Depending on your areas of interest, this may or may not be news to you. There were commercially available products well over 3 years ago and the topic is nearly 15 years old. However, if you’re reading this, you’re interested in CAD and if you’re interested in CAD you need to know about GPU computing. I’ll leave it to you to surf for the details, but I’ll get us started with some basics.
“In the beginning”, there was the CPU and it was good. Time passed, stuff changed and offloading functions from the CPU became a great idea. The GPU was one of the devices created for the extra workload. More time passed and someone decided that a processor is a processor is a processor. Said another way CPU, schmePU, we can do math with a GPU, too. GPU’s are smaller, do less and are less expensive than CPU’s. As with all things microprocessor, GPU’s got better – more powerful and more programmable. GPU’s became a more efficient alternative to the CPU for many applications.
Thus, the first acronym was born – GPGPU, General Purpose GPU – and the associated catch-phrase, parallel computing. In general terms, CPU’s are built for serial processing and GPU’s expect to be used in parallel. I know, I know, there are parallel CPU’s – multi-core and hyperthreading. I don’t plan to get into that discussion – I’m just reporting the basics here.

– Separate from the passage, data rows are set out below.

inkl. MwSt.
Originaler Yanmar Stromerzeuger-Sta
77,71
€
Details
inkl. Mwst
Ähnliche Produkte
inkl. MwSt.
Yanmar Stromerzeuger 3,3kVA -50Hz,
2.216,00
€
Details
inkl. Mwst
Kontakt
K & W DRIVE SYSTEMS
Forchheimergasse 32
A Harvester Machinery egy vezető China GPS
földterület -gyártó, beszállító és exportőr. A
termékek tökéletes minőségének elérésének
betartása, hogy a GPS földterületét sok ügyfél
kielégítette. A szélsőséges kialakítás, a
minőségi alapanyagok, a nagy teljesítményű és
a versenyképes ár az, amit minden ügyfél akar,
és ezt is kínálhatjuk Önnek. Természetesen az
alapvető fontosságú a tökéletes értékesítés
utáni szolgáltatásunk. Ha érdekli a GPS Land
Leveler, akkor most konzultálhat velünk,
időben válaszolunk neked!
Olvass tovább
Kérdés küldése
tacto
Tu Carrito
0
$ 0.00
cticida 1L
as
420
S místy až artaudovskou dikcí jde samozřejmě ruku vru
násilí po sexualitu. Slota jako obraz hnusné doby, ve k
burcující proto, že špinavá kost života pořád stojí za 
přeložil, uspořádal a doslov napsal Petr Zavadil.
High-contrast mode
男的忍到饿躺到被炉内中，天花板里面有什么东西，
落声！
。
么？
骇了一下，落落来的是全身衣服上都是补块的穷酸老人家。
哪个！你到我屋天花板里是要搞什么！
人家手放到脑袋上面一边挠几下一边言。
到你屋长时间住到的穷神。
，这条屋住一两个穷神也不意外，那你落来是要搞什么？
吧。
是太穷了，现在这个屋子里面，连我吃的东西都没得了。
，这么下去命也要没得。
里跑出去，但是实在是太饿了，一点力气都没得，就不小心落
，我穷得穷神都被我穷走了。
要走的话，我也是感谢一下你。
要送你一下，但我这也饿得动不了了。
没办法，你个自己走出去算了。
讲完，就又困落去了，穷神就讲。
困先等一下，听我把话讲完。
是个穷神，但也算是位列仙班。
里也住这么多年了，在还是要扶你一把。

As CAD users, we’re familiar with using high-powered graphics cards for rendering, but if the GPGPU makers are successful, the day will come when we can run Simulation on our “graphics card”. And - work with me – since a graphics card is a plug-in device, it could be placed elsewhere, like in a small box on our desk or over a network or … in the cloud. And (you still with me?), if it can be on a network, then it can be shared. Distributed rendering, Simulation, you name it. Now all of the intensive math for things like rendering and Simulation can be done elsewhere as it is needed. CAD guys need to be aware of the possibility that’s coming our way.
As you may imagine, just like hyperthreading, using a bunch of parallel GPU’s instead of a multi-core CPU takes different programming. If you’re a GPU manufacturer, you’re presented with the classic business issue – I need programmers and devices, but each begets the other. But, there is significant progress being made. There’s a conference dedicated to this industry – GTC, GPU Technology Conference. SolidWorks’ VP of R&D Gian Paulo Bassi was at the 2013 GTC as part of a demonstration of nVidia’s Grid VCA product that includes – catch this – a SolidWorks license for up to 8 or 16 users. With products like the Grid VCA, we’re back to the 1970’s – relatively dumb terminals with centralized high-powered servers. However, I don’t consider a Macbook, iPad, or smart phone a “dumb terminal”, so maybe it's the 70's only better.